# [WHAT THE EXERCISE ASKS]
Tally the lines in the records below that contain the string "instrument" and reply with that number alone.

# [Records excerpted from a collection]

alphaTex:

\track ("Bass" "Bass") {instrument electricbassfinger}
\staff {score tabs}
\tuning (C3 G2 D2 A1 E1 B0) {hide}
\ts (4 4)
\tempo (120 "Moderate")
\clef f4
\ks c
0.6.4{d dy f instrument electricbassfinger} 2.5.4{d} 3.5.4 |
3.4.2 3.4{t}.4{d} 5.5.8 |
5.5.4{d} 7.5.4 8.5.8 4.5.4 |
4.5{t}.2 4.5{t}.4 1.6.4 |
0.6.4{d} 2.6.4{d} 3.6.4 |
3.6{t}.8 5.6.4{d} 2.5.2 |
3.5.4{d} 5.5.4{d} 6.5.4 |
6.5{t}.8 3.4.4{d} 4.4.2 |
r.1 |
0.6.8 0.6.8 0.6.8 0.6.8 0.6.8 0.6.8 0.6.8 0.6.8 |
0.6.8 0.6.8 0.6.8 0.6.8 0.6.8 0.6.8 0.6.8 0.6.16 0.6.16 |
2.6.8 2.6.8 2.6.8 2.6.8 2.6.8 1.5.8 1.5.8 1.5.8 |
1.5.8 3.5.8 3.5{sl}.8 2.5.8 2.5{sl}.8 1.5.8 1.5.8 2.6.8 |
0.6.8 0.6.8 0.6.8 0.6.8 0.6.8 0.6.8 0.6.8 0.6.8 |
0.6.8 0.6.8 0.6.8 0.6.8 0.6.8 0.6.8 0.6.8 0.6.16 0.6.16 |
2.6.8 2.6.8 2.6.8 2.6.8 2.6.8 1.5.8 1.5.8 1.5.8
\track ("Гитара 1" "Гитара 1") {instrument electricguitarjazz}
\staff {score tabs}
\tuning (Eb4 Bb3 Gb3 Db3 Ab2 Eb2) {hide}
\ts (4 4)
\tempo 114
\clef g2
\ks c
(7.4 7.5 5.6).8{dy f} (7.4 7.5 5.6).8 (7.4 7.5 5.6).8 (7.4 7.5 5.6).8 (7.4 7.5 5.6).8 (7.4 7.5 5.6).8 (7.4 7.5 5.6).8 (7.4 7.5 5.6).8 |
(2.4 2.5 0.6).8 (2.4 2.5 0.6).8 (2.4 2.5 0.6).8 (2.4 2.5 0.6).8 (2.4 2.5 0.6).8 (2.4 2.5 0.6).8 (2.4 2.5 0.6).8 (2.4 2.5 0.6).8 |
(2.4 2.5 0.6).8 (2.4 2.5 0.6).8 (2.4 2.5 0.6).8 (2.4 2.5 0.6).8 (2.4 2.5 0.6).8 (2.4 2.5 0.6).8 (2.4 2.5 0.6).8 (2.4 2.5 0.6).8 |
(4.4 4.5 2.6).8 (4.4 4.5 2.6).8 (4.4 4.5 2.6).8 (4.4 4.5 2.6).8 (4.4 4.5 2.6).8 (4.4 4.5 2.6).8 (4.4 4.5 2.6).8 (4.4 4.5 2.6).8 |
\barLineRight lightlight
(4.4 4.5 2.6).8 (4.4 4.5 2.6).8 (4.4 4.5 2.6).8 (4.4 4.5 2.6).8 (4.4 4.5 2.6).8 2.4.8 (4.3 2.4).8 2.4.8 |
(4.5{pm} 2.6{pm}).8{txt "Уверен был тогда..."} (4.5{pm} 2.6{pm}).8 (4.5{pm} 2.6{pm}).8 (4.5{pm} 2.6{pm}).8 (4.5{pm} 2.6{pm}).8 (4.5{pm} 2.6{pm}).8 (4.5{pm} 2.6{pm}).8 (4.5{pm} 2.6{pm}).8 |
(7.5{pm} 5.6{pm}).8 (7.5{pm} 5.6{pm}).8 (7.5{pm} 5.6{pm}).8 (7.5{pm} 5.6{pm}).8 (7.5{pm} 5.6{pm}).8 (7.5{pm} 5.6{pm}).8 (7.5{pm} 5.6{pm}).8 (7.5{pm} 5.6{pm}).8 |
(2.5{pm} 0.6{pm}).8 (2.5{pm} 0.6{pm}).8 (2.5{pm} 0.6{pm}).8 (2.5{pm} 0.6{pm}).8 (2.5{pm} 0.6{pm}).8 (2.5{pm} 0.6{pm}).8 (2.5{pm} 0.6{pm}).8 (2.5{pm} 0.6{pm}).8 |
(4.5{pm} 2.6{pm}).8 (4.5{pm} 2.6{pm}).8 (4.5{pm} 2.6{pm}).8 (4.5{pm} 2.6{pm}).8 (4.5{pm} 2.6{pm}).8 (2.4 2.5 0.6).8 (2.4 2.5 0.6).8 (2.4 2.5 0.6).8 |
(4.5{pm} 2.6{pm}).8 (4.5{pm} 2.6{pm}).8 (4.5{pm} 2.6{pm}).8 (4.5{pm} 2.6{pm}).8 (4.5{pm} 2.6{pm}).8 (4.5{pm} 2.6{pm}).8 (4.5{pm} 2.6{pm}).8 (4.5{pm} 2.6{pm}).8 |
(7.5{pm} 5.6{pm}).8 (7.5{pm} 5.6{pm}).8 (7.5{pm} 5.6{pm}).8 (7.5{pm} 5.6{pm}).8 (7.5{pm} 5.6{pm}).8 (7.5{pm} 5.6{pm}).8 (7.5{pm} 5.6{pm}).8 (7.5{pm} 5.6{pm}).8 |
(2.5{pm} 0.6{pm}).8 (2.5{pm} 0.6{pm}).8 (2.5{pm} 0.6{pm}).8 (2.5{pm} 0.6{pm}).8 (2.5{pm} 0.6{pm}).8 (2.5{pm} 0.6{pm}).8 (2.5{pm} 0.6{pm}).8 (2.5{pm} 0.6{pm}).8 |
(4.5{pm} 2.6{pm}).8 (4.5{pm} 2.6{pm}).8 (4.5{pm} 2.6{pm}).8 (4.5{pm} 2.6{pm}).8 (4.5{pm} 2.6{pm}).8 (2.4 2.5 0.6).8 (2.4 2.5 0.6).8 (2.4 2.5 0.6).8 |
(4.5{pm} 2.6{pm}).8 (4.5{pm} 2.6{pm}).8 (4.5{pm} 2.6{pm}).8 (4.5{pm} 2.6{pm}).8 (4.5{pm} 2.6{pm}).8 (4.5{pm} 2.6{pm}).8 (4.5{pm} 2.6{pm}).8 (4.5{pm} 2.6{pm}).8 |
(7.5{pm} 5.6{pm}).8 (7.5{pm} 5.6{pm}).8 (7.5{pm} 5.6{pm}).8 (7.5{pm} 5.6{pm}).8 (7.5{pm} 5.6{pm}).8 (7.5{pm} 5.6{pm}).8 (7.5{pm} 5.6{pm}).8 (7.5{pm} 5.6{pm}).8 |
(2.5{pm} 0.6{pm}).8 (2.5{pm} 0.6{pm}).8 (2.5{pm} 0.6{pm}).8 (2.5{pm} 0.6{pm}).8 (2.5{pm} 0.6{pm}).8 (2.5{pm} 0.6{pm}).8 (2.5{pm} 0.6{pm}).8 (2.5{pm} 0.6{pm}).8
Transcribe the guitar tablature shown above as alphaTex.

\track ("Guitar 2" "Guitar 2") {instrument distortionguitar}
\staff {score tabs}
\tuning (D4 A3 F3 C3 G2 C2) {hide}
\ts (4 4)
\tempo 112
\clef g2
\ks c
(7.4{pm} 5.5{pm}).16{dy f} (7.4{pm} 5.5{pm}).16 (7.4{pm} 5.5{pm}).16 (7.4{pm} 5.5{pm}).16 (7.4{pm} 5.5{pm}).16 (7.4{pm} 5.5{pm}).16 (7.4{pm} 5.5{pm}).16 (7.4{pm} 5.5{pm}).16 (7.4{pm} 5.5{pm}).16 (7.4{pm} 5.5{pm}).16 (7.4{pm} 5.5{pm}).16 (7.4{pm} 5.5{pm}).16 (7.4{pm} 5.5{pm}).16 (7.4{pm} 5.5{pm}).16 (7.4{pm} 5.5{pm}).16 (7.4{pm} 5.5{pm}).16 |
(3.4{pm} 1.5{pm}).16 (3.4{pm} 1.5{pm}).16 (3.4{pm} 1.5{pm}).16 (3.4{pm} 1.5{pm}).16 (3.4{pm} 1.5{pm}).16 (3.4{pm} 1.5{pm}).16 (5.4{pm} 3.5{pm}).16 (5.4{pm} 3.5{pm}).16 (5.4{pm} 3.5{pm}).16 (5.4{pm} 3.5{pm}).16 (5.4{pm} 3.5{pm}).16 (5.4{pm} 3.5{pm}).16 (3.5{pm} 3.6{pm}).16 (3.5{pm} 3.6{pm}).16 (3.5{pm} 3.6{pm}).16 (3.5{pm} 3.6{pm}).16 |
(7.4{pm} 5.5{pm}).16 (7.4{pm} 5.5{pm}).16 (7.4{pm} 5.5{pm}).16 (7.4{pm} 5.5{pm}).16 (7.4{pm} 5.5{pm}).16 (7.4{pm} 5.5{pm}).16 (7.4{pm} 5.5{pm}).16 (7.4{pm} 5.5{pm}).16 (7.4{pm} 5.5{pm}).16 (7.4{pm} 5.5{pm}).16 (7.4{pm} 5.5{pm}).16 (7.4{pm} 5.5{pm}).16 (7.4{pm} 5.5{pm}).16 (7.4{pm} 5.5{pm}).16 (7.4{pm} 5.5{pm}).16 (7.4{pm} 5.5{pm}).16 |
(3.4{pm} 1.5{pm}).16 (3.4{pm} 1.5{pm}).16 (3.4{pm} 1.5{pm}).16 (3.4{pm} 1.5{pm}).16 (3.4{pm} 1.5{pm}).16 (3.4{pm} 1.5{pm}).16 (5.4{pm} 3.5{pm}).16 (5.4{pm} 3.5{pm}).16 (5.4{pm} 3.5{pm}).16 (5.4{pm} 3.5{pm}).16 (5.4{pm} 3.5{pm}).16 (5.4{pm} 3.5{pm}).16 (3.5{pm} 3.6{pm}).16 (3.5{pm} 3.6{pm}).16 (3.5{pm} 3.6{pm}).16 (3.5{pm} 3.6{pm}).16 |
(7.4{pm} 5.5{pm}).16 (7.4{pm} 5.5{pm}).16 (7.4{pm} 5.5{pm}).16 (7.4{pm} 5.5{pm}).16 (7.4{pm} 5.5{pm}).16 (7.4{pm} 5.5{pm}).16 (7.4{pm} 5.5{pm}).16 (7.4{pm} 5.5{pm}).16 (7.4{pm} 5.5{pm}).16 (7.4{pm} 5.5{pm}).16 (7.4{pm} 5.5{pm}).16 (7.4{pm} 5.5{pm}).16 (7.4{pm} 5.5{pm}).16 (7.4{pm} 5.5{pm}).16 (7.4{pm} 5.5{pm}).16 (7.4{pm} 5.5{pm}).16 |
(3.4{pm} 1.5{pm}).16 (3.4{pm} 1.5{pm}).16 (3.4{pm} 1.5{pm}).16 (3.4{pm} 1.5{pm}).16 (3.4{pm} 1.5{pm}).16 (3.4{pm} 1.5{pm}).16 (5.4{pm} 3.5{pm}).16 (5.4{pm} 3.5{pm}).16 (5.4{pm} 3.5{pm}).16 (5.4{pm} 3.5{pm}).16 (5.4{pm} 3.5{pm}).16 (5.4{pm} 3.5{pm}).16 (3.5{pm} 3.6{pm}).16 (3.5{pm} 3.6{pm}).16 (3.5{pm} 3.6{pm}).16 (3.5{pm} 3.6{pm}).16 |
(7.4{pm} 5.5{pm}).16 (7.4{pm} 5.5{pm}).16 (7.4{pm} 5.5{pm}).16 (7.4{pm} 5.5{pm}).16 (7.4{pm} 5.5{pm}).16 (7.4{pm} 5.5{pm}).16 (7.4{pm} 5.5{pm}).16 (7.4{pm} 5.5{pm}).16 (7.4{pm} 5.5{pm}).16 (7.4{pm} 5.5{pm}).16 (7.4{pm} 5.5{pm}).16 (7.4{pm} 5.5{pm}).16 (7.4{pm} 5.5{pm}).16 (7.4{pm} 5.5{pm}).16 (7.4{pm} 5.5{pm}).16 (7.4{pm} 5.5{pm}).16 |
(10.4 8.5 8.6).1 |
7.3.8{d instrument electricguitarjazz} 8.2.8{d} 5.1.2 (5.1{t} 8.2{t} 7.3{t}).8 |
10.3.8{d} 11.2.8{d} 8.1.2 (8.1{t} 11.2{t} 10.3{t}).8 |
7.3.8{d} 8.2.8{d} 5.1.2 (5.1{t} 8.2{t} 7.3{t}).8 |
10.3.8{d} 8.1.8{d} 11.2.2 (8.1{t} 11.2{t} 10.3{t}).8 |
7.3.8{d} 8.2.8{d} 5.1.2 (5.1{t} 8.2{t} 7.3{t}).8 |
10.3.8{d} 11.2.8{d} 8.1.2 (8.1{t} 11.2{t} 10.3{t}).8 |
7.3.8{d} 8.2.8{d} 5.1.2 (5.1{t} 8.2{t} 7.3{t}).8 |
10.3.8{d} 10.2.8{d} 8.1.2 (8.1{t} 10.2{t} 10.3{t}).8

# [RESPONSE TO THIS TASK]
5